Мимо каменных птиц на карнизах
коршун серый кидается вниз,
где собачьего сердца огрызок
на перилах чугунных повис.
Там цемент, перевязанный шелком,
небелёного неба холсты,
и пора человеческим волком
перейти со Всевышним на ты.
И опять напрягается ухо —
плещет ветер, визжит колесо, —
и постыла простая наука
не заглядывать правде в лицо.
«Уходит звук моей любимой беды, вчера ещё тайком…»
Уходит звук моей любимой беды, вчера ещё тайком
зрачком январским, ястребиным горевшей в небе городском,
уходит сбивчивое слово, оставив влажные следы,
и ангелы немолодого пространства, хлеба и воды
иными заняты делами, когда тщедушный лицедей
бросает матовое пламя в глаза притихших площадей.
Проспекты, линии, ступени, ледышка вместо леденца.

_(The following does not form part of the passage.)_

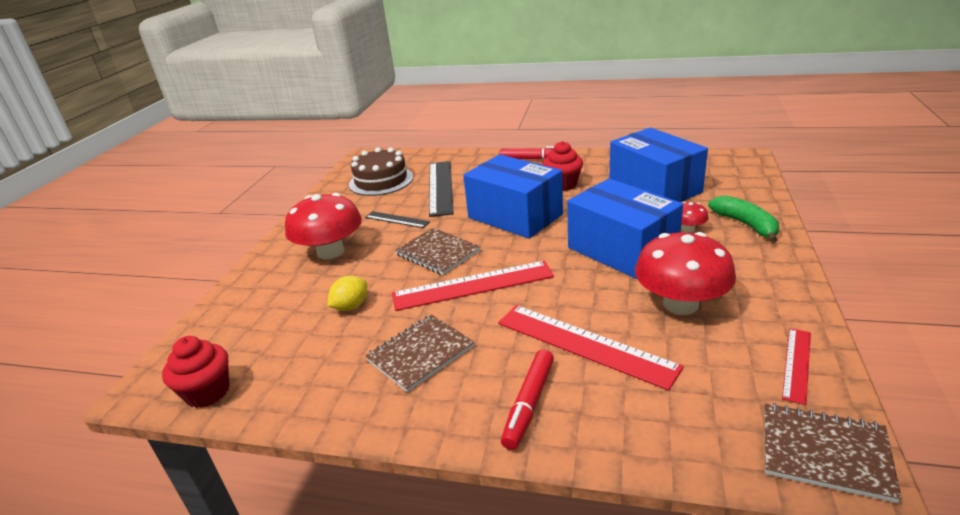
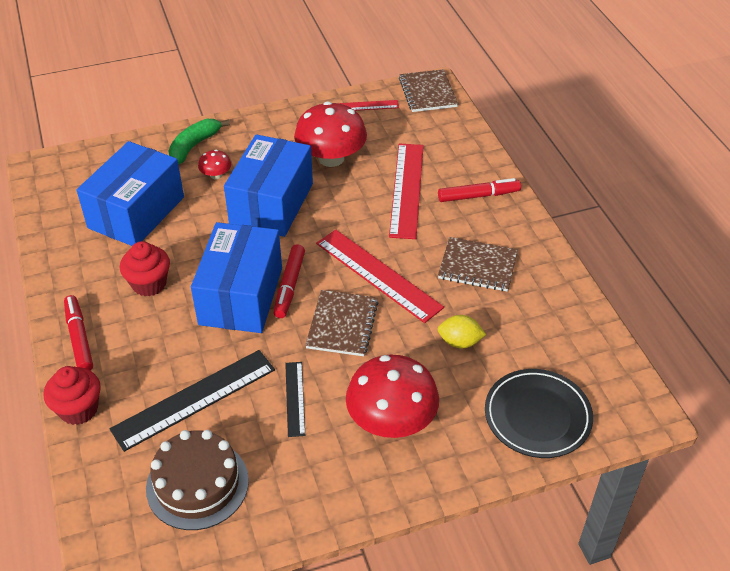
camera: 125 degrees left, 15 degrees up
(207, 392) = (611, 367): red cupcake -> red cupcake (79, 409)
(237, 321) = (537, 416): none -> black plate
(505, 238) = (289, 286): none -> red marker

Не тяжелее детской тени, не дольше лёгкого конца —
а всё приходится сначала внушать неведомо кому,
что лишь бы музыка звучала в морозном вытертом дыму,
что в крупноблочной и невзрачной странице, отдающей в жесть,
и даже в смерти неудачной любовь особенная есть.
А кто же мы? И что нам снится? Дороги зимние голы,
в полях заброшенной столицы зимуют мёртвые щеглы.
Платок снимая треугольный, о чём ты думаешь, жена?
Изгибом страсти отглагольной ночная твердь окружена.
И губы тянутся к любому, кто распевает об одном,
к глубокому и голубому просвету в небе ледяном…
«То могильный морозец, то ласковый зной…»
То могильный морозец, то ласковый зной,
то по имени вдруг позовут.
Аметистовый свет шелестит надо мной,
облака молодые плывут.
Не проси же о небе и остром ноже,
не проси, выбиваясь из сил, —
посмотри, над тобою сгустился уже
вольный шум антрацитовых крыл.
И ему прошепчу я: души не трави
человеку, ты знаешь, что он
для насущного хлеба и нищей любви,
и щенячьего страха рождён,
пусть поёт о тщете придорожных забот,
земляное томит вещество —
не холоп, и не цезарь, и даже не тот,
кто достоин суда твоего.
Но конями крылатыми воздух изрыт,
и возница, полуночный вор,
в два сердечных биения проговорит
твердокаменный свой приговор.
«Пой, шарманка, ушам нелюбимым…»
Пой, шарманка, ушам нелюбимым —
нерифмованный воздух притих,
освещен резедой и жасмином европейских садов городских,
подпевай же, артист неречистый со зверьком
на железной цепи,
предсказуемой музыке чистой, прогони её или стерпи,
что ты щуришься, как заведённый,
что ты слышишь за гранью земной, в
голосистой вселенной, бездонной и короткой,
как дождь проливной?
Еле слышно скрипят кривошипы, шестерёнки и храповики,
шелестят елисейские липы, нелетучие ноты легки,
но шарманщику и обезьяне с чёрной флейтою наперевес
до отчаянья страшно зиянье в стреловидных провалах небес,
и сужается шум карнавала, чтобы речь, догорая дотла,
непослушного короновала и покорного в небо вела.
«Земли моей живой гербарий!..»
Земли моей живой гербарий! Сухими травами пропах
ночной приют чудесных тварей – ежей, химер и черепах.
Час мотыльков и керосинок, осенней нежности пора,
пока – в рябинах ли, в осинах – пропащий ветер до утра
листву недолгую листает, и под бледнеющей звездой
бредут географ, и ботаник, и обвинитель молодой.
Бредут в неглаженой рубахе среди растений и зверей,
тщась обветшалый амфибрахий и архаический хорей
переложить, перелопатить, – нет, я не всё ещё сказал —
оставить весточку на память родным взволнованным глазам,
и совы, следуя за ними и подпевая невпопад,
тенями тёмными, двойными над рощей волглою летят.
Чем обречённее, тем слаще. Пространства считаные дни
в корзинку рощи уходящей не пожалеют бросить ни
снов птичьих, ни семян репейных, ни ботанических забот.
Мятежной твари оружейник сапожки новые скуёт,
на дно мелеющего моря ложится чистый, тонкий мел,
и смерти тождество прямое ломает правильный размер.
Не зря ли реки эти льются? Ещё вскипит в урочный час
душа, отчаявшись вернуться в гербарий, мучающий нас.
Пустое, жизнь моя, пустое, – беречь, надеяться, стеречь.